+++ Dataset content +++

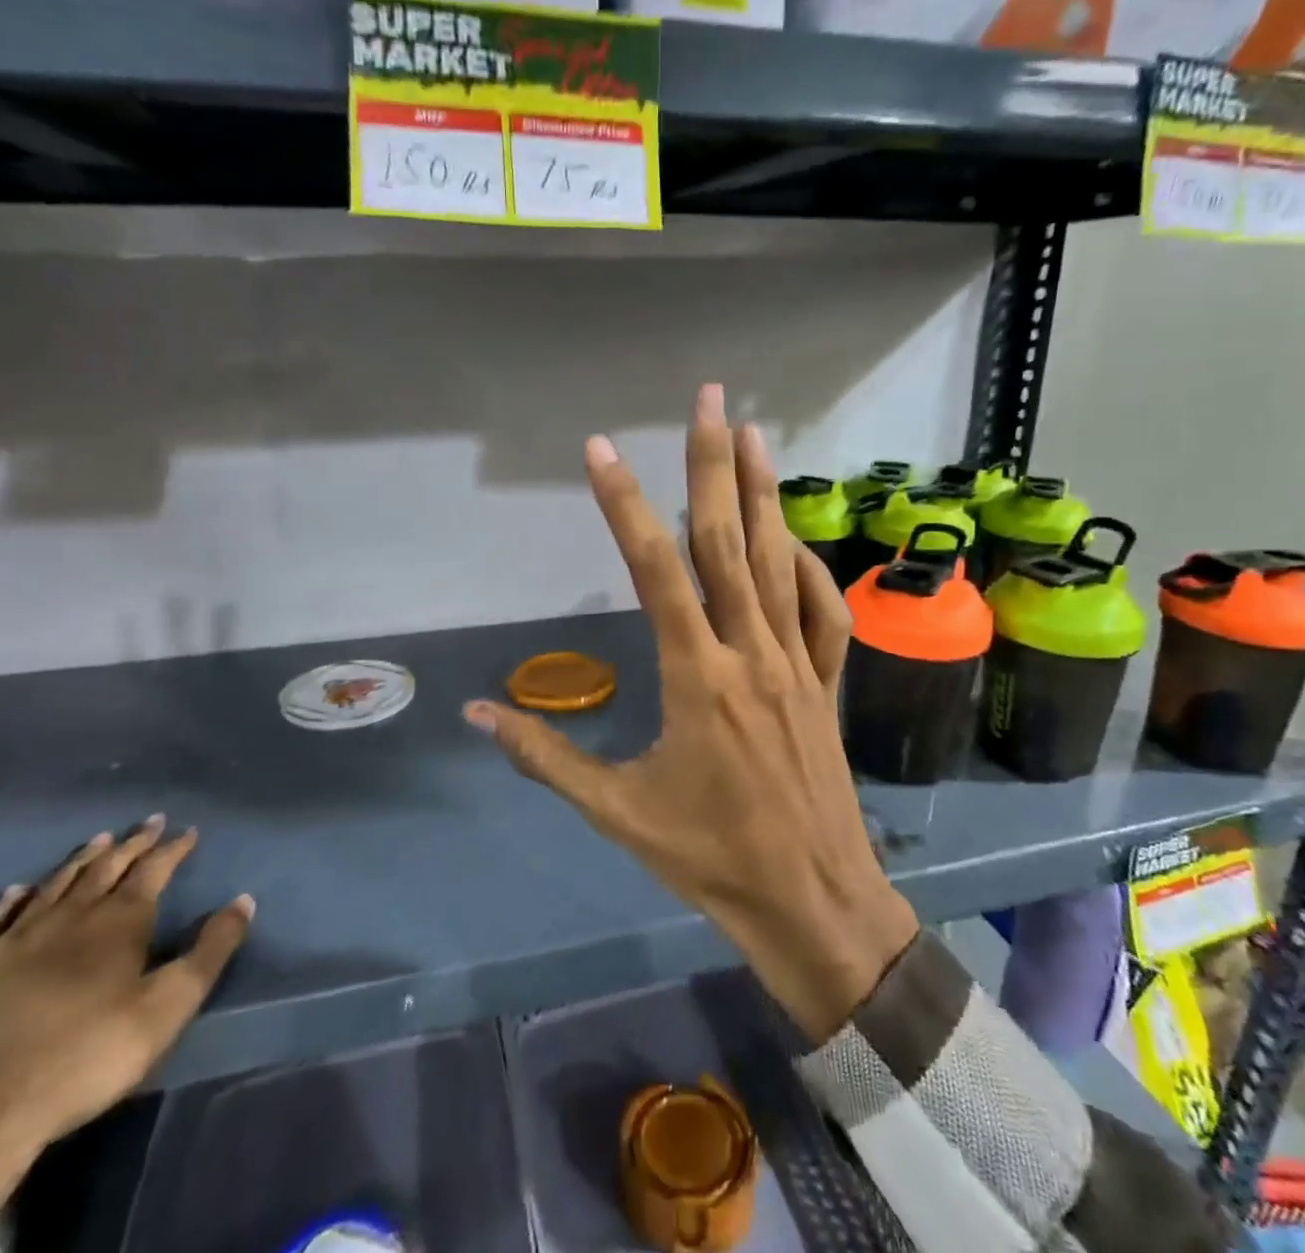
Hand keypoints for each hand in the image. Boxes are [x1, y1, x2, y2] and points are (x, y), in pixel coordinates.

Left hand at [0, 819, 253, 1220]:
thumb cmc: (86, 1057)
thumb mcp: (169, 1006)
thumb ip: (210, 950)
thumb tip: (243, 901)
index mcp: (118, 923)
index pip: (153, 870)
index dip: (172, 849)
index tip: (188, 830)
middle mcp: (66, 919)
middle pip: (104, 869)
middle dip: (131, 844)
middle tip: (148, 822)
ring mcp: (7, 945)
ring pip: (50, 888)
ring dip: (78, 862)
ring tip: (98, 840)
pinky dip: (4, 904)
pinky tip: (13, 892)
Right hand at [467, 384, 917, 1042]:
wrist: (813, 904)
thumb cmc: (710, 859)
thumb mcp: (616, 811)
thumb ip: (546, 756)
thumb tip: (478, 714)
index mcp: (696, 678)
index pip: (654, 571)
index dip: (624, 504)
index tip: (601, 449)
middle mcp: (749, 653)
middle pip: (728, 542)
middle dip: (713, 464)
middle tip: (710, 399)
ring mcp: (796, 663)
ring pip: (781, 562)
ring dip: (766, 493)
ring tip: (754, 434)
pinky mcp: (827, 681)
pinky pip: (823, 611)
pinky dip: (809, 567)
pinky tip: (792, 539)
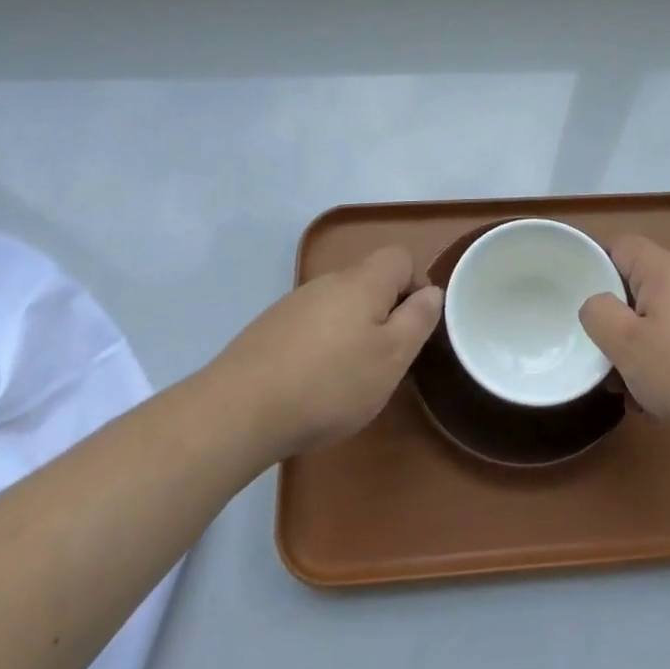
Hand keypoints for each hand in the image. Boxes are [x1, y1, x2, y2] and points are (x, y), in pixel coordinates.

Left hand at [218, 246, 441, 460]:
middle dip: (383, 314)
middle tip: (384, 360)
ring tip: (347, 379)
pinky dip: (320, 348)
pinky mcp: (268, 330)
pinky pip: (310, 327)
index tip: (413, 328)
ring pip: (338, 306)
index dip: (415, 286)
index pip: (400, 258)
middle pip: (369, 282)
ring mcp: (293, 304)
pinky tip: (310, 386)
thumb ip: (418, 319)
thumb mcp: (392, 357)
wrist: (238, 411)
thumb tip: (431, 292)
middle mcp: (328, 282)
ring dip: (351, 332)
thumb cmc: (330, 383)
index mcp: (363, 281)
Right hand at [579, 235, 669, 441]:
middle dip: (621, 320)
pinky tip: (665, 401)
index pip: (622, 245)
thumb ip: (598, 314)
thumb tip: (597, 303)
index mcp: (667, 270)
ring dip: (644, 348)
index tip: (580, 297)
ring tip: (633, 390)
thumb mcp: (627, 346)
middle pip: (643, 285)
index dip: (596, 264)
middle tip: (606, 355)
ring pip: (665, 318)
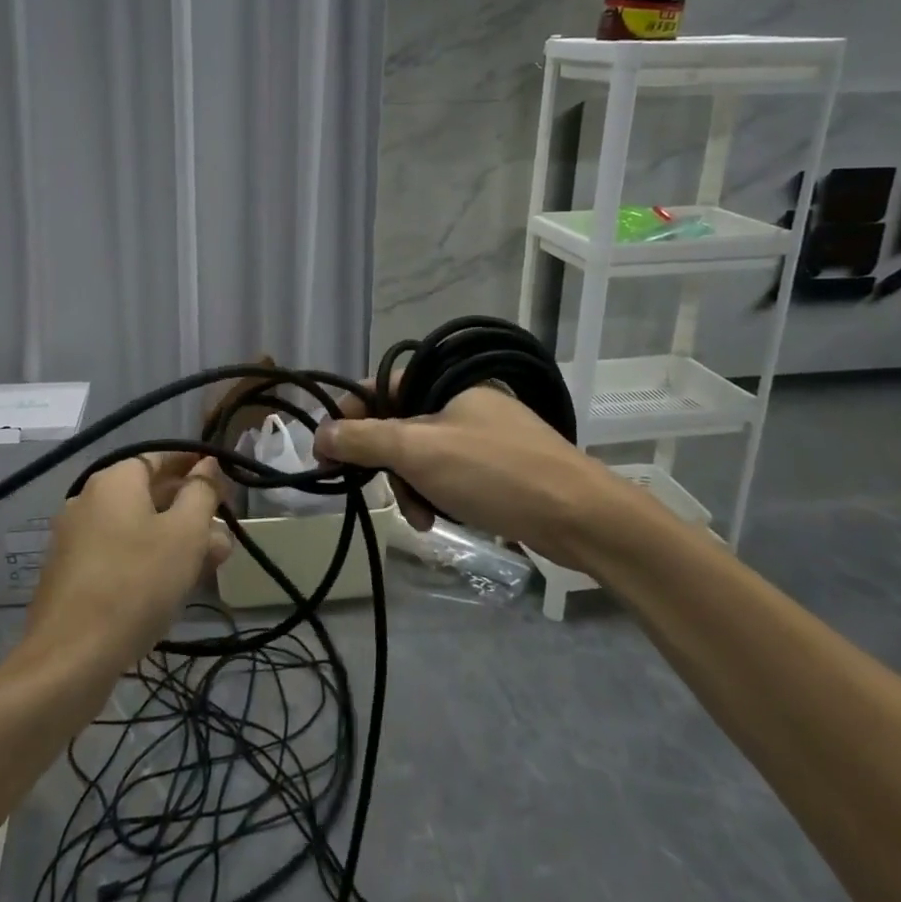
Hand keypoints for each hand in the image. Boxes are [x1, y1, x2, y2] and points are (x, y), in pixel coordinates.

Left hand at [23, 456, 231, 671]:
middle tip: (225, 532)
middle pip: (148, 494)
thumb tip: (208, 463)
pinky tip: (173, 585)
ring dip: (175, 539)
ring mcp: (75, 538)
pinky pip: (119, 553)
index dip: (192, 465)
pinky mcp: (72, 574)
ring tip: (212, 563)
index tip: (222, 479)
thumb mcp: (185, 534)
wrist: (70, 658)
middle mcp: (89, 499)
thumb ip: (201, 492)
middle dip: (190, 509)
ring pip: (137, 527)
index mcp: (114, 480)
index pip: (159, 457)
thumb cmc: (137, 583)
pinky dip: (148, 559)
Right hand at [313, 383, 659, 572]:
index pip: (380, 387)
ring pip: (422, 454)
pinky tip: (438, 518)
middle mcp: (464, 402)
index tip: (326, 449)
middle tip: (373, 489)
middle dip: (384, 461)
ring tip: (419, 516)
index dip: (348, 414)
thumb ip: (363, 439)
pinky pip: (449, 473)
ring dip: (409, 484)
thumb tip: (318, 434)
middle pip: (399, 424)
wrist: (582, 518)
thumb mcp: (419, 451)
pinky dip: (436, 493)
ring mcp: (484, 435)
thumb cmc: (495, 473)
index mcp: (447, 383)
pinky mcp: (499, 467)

+++
+++ Dataset content +++

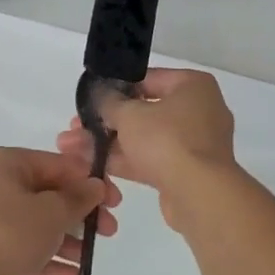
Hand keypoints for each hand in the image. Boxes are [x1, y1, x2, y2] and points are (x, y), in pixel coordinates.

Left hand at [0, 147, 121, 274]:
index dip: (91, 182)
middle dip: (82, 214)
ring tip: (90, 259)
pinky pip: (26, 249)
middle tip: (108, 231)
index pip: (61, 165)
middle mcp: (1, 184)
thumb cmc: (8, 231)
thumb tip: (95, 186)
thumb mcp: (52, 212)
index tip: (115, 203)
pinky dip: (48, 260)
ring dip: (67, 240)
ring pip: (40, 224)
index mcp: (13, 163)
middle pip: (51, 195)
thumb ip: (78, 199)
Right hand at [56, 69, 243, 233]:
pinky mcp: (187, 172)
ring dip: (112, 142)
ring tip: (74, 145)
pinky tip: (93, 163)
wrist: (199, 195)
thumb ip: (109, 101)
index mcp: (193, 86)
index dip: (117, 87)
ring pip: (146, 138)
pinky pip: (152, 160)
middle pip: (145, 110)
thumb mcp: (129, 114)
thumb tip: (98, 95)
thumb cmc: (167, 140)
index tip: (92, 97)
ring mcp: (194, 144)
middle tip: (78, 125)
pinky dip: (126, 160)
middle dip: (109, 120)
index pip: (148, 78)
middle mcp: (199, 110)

+++

### What is needed
What lines above contain the word "Left"? Return each such line.

### Answer below
Left hand at [0, 819, 253, 1220]:
Left hand at [218, 246, 441, 460]:
Left hand at [23, 456, 231, 671]:
Left hand at [0, 147, 121, 274]:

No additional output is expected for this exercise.